Alors, levons la séance !
M. Bernard Murat.
Ils valent même pas au niveau de l'Europe.
J'ajouterai ceci pour illustrer la question : faisons abstraction des
actionnaires et appliquons à une PME-PMI ce genre de mécanique. Que va-t-il se
passer ? Les banques, immédiatement informées des difficultés de l'entreprise,
vont, comme l'on dit, « fermer le robinet » pendant que se prolonge ce délai
d'information et de consultation.
Mme Marie-Madeleine Dieulangard.
Vous vous rendez compte de ce que vous êtes en train de dire ?
M. Bernard Murat.
Mais c'est comme ça que les choses se passent ! C'est la vie réelle, madame
!
M. Philippe Marini.
Oui, c'est la vie réelle ! Pas la vie virtuelle !
Mme Nicole Borvo.
Heureusement que vous êtes là pour nous ramener à la vie réelle ? La World
Company nous donne des leçons de vie réelle !
M. le président.
Personne ne demande plus la parole ?...
Je mets aux voix le sous-amendement n° 449, repoussé par la commission et par
le Gouvernement.
(Le sous-amendement n'est pas adopté.)
M. le président.
Je vais mettre aux voix l'amendement n° 414.
Mme Marie-Madeleine Dieulangard.
Je demande la parole pour explication de vote.
M. le président.
La parole est à Mme Dieulangard.
Mme Marie-Madeleine Dieulangard.
Cet amendement permet d'impliquer le comité d'entreprise, par l'information et
la consultation, sur les projets de restructuration et de compression des
effectifs.
C'est l'objectif que nous voulions atteindre lorsque nous proposions de
préciser dans le code du travail que c'est deux mois avant, et pas seulement en
temps utile, que le comité d'entreprise doit être saisi des projets de
compression des effectifs.
Nous soutenons votre amendement, madame la ministre ; il apporte des
précisions sur ce qui aurait dû avoir lieu durant ce délai de deux mois. Je
crois que les démarches que vous définissez impliquent en elles-mêmes
l'existence d'un délai significatif.
Nous n'abordons pas la question de la même façon, mais c'est bien à la même
avancée que nous travaillons pour en faire un acquis important.

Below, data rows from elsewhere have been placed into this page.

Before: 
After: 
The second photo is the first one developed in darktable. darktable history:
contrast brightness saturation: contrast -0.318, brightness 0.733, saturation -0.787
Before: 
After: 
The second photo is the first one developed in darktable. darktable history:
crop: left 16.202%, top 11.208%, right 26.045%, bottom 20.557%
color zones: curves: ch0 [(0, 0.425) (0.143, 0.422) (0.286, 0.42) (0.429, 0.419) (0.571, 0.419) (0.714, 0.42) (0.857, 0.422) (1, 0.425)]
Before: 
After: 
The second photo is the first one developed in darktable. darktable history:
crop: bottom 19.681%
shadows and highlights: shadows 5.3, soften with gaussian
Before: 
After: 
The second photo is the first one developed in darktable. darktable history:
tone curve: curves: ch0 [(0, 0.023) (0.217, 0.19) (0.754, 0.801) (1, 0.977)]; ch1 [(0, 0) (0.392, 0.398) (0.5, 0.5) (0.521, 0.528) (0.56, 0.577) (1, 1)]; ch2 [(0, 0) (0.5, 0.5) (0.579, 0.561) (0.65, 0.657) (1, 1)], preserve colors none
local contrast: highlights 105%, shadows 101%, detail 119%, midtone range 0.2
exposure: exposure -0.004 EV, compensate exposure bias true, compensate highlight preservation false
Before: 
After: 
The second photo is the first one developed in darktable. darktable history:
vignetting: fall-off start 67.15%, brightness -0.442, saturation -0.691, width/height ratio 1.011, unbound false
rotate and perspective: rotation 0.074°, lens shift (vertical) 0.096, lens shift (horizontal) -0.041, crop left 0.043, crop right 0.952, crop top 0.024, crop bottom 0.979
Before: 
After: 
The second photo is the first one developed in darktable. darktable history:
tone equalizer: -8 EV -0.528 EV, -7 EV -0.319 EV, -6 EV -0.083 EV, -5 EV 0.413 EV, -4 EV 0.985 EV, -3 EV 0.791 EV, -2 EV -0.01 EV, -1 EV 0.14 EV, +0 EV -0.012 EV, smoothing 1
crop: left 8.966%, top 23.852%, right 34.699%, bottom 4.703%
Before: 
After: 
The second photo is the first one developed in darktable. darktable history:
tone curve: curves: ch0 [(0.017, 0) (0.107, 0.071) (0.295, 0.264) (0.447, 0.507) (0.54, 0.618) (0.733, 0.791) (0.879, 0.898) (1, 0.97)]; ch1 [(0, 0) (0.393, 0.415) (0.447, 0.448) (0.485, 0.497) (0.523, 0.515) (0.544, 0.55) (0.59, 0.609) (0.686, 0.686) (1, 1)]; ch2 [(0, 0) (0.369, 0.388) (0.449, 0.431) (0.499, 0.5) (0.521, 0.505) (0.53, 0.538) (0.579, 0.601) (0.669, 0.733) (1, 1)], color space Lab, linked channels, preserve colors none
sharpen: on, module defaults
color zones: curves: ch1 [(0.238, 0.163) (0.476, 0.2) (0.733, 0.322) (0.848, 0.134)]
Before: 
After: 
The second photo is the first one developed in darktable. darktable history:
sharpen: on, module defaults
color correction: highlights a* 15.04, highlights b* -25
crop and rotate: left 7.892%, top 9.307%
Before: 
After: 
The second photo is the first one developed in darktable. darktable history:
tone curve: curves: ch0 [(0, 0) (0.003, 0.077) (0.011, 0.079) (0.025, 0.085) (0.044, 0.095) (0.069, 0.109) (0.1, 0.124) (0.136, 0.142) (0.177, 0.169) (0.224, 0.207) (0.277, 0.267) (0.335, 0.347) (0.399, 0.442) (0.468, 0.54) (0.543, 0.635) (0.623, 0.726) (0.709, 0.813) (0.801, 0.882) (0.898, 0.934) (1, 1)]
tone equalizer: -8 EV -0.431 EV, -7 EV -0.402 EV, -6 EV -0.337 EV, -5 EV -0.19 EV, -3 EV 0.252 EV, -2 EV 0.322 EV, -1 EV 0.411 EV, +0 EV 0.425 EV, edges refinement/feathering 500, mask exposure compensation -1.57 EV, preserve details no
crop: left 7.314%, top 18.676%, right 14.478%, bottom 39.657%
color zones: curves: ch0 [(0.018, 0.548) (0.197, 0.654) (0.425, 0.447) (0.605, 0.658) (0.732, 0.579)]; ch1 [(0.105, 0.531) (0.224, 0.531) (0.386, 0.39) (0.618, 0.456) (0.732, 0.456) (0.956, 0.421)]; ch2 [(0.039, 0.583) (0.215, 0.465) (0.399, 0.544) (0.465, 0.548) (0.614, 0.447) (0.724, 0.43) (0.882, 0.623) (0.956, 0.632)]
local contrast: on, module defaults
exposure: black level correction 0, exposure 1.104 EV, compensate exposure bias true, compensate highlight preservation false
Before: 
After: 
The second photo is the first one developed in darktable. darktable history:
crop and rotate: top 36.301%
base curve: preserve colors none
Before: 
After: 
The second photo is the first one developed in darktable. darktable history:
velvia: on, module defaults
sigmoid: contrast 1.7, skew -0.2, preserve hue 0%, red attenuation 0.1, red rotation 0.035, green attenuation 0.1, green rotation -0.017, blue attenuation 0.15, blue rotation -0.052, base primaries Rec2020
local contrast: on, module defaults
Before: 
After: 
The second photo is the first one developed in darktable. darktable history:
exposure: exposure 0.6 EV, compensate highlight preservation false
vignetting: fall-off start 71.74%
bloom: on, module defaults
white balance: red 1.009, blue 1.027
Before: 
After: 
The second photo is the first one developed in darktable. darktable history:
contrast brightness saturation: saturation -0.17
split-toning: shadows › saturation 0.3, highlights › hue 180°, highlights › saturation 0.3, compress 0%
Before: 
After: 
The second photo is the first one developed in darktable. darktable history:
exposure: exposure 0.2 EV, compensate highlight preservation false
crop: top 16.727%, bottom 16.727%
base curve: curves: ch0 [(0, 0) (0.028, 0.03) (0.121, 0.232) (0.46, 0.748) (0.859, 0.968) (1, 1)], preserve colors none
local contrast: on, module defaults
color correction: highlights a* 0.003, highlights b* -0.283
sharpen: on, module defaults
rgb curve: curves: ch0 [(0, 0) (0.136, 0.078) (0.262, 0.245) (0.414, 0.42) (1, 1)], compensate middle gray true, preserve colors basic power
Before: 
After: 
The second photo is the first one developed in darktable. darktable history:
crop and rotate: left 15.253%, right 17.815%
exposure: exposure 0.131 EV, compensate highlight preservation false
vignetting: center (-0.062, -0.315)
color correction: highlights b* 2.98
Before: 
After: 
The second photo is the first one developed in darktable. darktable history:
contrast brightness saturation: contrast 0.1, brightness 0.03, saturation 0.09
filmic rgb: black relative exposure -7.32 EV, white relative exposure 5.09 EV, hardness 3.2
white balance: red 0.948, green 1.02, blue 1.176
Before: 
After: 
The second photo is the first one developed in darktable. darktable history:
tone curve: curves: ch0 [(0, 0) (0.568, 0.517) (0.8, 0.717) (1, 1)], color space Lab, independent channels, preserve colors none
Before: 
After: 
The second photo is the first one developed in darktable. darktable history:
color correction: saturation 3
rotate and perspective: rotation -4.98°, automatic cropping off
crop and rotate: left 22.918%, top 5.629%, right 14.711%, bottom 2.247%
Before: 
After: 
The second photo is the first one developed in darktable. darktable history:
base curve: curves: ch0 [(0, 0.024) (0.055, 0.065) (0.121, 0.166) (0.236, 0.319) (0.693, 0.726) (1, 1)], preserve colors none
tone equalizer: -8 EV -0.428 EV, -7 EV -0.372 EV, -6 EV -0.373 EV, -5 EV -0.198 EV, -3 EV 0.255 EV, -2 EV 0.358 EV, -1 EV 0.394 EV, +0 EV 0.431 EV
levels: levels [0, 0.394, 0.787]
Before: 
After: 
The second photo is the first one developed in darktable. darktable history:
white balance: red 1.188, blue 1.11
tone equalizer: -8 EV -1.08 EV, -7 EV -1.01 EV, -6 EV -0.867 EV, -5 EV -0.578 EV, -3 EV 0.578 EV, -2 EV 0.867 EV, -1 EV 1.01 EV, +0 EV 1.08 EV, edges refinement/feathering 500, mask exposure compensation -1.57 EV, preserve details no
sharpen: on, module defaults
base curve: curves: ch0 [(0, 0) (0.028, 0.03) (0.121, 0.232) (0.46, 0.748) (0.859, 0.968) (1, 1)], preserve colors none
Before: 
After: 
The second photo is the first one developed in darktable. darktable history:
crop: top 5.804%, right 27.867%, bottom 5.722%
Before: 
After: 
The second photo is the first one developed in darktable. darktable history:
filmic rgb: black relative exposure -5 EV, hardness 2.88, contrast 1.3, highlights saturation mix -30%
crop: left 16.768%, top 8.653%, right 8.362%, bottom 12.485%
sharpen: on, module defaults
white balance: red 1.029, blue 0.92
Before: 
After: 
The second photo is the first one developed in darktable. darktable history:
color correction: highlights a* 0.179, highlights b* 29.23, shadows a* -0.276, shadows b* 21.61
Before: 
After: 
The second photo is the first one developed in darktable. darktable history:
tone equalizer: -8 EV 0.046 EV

Je veux encore rappeler que notre ambition est d'empêcher que les annonces
sauvages et humiliantes de licenciements seront d'abord faites au public. Il
s'agit en particulier de contrecarrer, en permettant d'en discuter le
bien-fondé, les licenciements absurdes effectués dans les entreprises qui font
des bénéfices.
Nous voterons donc cet amendement n° 414.
M. Roland Muzeau.
Je demande la parole pour explication de vote.
M. le président.
La parole est à M. Muzeau.
M. Roland Muzeau.
Nous voterons l'amendement du Gouvernement, en regrettant qu'un délai
supplémentaire pour l'instruction des dossiers ne nous ait pas été accordé.
En effet, je crois qu'il serait dangereux de surestimer la capacité des
organisations syndicales et des comités d'entreprise à gérer, dans un laps de
temps très court, des dossiers extrêmement complexes. N'oublions pas que
l'employeur, avec les organisations qui l'entourent, ont pu y consacrer des
mois, voire un peu plus.
S'en remettre au seul juge pour déterminer les délais d'instruction accordés
au comité d'entreprise pour élaborer des contre-propositions n'est pas de
nature à faciliter la vie de l'entreprise.
Cela étant, nous considérons tout de même que l'amendement du Gouvernement va
dans le bons sens, et nous le voterons.
M. Jean Delaneau,
président de la commission des affaires sociales.
Je demande la
parole.
M. le président.
La parole est à M. le président de la commission des affaires sociales.
M. Jean Delaneau,
président de la commission des affaires sociales.
Je voudrais revenir sur
la position de la commission à propos de l'amendement n° 414.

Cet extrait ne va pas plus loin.